▶ [PAGE EXCERPT]
KCKN (1020 kHz) is an AM radio station broadcasting a Spanish Religious radio format in Roswell, New Mexico.  It is owned by Radio Vision Cristiana Subsidiary Corp.  Much of the programming is also heard on co-owned WWRV 1330 AM in New York City.

KCKN is powered at 50,000 watts, the maximum for AM stations licensed by the Federal Communications Commission (FCC).  It is a Class B outlet, required to protect Class A clear channel station KDKA Pittsburgh.  So KCKN uses a directional antenna at all times, with a three-tower array by day and a six-tower array at night.  KCKN's transmitter is on La Luz Road at Old Clovis Highway in Roswell.

History 

The station signed on the air for the first time in December 1965 under the call sign KSWS.  It was co-owned with KSWS-TV (now KOBR-TV). In 1987, the station changed its call letters to KCKN. On November 13, 2000, the station changed its call sign to KXEM and on December 1 of that year to KINF. As KINF, the station aired a news/talk format. The station reverted to the current KCKN calls on January 12, 2006.
 A sister FM station was purchased in 1986.

▶ [REQUIRED ACTION]
Write what comes next in the KCKN radio article, starting after its final sentence. The lines after this point are separate from the KCKN radio article.

▶ [STUDY MATERIAL]
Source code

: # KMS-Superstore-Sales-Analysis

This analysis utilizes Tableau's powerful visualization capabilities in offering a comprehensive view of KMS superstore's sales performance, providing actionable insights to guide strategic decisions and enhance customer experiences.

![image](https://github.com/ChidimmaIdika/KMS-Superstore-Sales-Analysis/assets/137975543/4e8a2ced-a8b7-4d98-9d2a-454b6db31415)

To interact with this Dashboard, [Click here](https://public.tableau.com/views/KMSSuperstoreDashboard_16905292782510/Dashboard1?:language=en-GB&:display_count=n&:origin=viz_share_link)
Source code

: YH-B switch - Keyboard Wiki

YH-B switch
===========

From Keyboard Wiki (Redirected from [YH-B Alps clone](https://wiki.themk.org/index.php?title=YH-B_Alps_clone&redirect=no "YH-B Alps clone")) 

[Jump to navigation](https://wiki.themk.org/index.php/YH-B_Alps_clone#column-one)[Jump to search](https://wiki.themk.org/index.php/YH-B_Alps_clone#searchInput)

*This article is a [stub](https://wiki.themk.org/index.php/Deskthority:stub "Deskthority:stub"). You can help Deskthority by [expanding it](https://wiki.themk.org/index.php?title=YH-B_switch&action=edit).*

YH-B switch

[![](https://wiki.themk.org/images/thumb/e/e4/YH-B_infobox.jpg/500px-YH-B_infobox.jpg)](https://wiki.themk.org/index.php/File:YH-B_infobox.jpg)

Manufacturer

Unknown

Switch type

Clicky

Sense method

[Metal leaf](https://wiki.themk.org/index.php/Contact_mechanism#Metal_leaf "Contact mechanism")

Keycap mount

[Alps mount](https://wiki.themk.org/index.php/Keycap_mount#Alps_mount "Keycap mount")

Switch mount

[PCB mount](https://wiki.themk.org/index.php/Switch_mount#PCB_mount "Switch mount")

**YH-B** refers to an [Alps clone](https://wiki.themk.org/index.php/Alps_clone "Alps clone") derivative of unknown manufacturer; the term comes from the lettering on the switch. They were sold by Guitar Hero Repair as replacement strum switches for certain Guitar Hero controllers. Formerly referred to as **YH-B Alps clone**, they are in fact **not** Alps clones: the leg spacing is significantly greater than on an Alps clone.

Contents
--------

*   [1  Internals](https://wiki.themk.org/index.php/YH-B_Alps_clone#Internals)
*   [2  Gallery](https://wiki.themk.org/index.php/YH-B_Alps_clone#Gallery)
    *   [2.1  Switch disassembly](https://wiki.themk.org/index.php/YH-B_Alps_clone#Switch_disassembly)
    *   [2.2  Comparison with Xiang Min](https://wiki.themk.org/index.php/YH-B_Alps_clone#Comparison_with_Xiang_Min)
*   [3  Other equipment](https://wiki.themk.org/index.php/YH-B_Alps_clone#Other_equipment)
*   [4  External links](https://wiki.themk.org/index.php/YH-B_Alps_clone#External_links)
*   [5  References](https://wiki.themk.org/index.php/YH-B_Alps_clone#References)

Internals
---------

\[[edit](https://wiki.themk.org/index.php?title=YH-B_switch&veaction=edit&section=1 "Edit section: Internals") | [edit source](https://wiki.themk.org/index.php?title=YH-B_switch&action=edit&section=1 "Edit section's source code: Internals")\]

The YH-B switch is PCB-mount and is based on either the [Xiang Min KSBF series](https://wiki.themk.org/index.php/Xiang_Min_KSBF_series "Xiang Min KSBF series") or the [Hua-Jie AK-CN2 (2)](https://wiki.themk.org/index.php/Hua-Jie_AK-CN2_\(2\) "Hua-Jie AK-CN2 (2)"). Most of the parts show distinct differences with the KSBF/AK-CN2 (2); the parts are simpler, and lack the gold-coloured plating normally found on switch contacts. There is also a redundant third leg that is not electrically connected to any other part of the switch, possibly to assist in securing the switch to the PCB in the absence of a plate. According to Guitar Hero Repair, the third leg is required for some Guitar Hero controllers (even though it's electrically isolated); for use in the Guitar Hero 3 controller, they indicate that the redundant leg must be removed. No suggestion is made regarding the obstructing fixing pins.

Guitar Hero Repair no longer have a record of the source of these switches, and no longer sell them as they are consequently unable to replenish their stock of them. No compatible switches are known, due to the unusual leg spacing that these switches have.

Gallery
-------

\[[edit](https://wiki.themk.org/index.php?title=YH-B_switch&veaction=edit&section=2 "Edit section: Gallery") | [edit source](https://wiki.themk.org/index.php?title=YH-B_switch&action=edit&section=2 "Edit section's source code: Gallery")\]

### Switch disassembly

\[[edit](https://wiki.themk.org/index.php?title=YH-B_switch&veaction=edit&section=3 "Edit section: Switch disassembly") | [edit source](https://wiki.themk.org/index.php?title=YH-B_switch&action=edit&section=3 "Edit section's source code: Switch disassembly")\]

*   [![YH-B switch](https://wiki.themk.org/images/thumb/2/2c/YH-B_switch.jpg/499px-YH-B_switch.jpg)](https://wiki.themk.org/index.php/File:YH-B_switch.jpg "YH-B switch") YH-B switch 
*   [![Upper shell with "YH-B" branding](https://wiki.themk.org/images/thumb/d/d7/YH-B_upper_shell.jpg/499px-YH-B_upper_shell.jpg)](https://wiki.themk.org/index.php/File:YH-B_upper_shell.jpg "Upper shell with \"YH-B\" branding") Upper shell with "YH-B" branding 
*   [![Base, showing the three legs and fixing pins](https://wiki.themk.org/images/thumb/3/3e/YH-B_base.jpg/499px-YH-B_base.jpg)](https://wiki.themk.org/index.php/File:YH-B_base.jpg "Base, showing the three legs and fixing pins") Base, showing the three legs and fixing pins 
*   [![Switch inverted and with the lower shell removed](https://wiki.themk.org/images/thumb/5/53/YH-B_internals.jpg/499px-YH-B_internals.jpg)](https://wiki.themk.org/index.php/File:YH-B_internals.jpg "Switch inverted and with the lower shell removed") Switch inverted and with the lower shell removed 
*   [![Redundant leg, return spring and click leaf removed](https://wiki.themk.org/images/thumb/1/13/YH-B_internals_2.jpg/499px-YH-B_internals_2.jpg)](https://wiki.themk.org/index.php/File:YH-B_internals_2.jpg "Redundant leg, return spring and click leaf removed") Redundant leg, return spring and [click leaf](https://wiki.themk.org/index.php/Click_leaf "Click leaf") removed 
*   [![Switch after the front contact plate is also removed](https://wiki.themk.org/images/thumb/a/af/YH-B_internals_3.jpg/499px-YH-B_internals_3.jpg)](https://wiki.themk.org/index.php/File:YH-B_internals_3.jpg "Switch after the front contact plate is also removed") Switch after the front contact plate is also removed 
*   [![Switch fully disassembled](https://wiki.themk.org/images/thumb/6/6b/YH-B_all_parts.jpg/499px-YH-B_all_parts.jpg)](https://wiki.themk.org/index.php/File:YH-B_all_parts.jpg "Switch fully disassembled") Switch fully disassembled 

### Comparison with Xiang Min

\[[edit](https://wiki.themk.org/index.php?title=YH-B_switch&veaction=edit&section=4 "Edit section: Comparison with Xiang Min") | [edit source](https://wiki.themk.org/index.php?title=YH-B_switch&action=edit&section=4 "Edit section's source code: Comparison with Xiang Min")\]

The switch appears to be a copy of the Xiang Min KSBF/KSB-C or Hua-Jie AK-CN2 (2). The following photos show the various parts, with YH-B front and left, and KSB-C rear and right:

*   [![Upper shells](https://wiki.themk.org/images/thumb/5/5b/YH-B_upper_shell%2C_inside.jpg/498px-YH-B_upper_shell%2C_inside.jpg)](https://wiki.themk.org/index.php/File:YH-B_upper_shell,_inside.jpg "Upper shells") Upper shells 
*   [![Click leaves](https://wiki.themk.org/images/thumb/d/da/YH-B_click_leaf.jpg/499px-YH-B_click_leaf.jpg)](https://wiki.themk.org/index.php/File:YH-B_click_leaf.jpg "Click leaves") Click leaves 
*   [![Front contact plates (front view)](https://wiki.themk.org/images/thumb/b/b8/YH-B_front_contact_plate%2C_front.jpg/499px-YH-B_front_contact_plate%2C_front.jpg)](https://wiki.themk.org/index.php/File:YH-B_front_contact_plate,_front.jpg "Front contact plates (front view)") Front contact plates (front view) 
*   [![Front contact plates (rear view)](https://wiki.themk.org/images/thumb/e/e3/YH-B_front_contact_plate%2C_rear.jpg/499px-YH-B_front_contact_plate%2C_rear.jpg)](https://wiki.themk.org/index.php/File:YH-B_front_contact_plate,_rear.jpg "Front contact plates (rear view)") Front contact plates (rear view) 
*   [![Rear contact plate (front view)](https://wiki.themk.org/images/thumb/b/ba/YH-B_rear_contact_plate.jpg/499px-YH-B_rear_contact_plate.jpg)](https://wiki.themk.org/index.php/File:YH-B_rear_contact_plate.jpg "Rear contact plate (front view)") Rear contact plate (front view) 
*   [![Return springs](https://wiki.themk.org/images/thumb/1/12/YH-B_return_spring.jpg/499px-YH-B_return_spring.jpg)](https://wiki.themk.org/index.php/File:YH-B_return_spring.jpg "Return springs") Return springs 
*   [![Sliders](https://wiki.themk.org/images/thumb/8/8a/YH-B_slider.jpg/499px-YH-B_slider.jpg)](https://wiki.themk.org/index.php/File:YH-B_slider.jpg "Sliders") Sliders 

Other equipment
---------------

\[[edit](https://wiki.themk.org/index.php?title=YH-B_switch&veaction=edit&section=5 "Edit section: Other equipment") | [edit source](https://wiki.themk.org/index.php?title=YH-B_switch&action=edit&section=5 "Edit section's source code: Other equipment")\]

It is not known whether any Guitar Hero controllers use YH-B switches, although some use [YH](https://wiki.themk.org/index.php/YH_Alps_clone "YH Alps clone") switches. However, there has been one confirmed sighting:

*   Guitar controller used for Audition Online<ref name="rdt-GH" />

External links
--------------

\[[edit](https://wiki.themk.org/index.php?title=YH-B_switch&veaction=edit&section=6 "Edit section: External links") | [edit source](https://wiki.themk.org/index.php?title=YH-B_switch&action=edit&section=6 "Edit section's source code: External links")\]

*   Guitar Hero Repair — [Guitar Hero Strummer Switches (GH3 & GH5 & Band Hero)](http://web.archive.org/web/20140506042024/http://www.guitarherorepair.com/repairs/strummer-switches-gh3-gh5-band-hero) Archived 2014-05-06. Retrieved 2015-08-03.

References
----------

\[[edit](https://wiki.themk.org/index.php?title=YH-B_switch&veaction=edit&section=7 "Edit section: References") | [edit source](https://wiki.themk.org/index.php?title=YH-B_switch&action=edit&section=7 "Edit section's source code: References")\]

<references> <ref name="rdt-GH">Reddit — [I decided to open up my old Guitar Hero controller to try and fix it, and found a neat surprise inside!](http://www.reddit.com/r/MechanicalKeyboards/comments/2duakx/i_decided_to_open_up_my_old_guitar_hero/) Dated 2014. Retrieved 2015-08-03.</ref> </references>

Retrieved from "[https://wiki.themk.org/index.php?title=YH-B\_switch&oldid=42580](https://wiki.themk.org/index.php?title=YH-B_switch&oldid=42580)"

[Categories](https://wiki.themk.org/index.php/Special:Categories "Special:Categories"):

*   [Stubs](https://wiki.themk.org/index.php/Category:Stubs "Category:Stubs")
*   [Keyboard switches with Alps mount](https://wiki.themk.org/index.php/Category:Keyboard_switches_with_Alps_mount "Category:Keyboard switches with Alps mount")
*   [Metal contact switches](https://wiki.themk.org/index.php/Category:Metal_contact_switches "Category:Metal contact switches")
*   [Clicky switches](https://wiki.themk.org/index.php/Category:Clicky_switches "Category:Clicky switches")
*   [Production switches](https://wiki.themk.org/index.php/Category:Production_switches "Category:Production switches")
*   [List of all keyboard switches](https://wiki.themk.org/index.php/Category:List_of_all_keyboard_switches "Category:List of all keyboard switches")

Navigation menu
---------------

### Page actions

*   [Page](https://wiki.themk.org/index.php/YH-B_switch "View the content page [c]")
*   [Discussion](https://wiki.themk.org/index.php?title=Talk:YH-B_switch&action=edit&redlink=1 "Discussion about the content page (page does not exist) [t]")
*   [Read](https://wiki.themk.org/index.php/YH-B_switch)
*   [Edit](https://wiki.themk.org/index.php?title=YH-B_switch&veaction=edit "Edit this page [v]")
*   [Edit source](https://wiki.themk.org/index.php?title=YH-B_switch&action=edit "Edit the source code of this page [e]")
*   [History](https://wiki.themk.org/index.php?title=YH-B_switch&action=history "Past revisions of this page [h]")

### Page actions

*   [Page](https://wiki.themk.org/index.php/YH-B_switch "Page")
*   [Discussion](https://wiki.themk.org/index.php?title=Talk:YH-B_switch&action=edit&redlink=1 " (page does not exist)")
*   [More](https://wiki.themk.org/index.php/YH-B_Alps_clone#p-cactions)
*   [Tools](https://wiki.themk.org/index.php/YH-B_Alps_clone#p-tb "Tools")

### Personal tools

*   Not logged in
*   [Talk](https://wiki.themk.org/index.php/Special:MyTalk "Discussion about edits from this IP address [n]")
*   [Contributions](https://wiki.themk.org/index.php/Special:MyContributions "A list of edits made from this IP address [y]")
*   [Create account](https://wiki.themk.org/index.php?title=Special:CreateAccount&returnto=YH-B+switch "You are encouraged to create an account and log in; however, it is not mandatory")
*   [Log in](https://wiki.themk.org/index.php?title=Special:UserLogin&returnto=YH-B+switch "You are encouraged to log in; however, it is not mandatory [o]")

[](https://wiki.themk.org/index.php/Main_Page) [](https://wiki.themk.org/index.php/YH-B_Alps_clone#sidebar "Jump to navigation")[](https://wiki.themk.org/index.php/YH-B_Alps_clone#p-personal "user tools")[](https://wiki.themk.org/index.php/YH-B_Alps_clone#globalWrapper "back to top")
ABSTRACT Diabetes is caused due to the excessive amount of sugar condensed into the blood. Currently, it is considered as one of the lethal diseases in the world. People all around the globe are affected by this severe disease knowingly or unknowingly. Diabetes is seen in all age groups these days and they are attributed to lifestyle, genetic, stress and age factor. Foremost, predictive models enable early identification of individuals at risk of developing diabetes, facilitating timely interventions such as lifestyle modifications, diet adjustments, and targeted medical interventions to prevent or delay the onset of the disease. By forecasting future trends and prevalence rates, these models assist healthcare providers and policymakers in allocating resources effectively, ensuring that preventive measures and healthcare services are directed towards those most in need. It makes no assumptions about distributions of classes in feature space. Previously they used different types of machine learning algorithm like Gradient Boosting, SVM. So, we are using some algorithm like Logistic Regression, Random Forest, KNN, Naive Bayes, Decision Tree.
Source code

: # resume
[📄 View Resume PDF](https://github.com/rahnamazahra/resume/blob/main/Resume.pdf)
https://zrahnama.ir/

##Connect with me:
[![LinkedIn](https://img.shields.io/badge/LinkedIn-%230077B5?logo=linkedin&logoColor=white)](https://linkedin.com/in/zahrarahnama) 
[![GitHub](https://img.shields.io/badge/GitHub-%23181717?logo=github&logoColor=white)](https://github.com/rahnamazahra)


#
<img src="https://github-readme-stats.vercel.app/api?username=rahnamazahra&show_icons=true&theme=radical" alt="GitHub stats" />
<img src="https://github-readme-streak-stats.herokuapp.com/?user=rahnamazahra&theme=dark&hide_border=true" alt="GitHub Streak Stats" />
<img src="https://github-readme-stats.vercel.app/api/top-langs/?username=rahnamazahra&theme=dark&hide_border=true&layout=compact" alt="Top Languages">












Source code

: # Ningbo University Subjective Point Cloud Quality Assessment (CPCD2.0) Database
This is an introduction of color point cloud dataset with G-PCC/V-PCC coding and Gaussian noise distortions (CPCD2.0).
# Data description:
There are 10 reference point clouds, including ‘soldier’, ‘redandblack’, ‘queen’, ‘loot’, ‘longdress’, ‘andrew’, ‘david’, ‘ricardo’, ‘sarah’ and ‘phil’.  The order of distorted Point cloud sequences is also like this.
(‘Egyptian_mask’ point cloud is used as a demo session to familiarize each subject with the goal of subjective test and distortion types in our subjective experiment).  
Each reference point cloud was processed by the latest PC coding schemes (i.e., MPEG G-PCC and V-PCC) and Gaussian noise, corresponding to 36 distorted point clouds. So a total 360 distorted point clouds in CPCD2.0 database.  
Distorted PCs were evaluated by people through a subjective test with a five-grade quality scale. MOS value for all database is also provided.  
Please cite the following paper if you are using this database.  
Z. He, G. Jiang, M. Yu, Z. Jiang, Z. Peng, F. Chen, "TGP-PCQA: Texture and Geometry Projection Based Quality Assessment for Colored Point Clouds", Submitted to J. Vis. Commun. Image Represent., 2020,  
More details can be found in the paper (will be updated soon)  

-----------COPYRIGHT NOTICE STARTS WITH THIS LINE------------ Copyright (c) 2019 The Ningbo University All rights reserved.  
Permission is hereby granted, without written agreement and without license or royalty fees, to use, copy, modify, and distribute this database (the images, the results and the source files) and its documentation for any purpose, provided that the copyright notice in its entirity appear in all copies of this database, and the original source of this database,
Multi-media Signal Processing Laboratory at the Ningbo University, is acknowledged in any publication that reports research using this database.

▶ [OUTPUT OF THE TASK]
In the Kansas City market the station was using the call sign KBCQ at the time programming Top 40 and the FM station had the KCKN call sign and a country music format.  In April 1987, the call signs and formats of the two stations were flipped and 1020 became KCKN Country and the FM became KBCQ-FM Top 40.  In the early 90s, KCKN switched to a soft adult contemporary format with a large news commitment.  Night time programming has been religion for years.

In late August 2005, while operating under a local marketing agreement (LMA), the station was off the air due to technical problems.  The LMA was ended and the station signed back on the air in early February, 2006, under the call sign KCKN programming Classic Country music. In 2012, the station was sold to Radio Vision Cristiana Subsidiary Corp.  KCKN switched to Spanish language Christian radio.

On June 11, 2018 the transmitter for KCKN caught fire and badly damaged the transmitter building. KCKN requested a special temporary authority (STA) to operate an auxiliary transmitter. The FCC approved the request; however, the fire department forbade using it until electrical inspections took place. KCKN remained silent until inspections took place.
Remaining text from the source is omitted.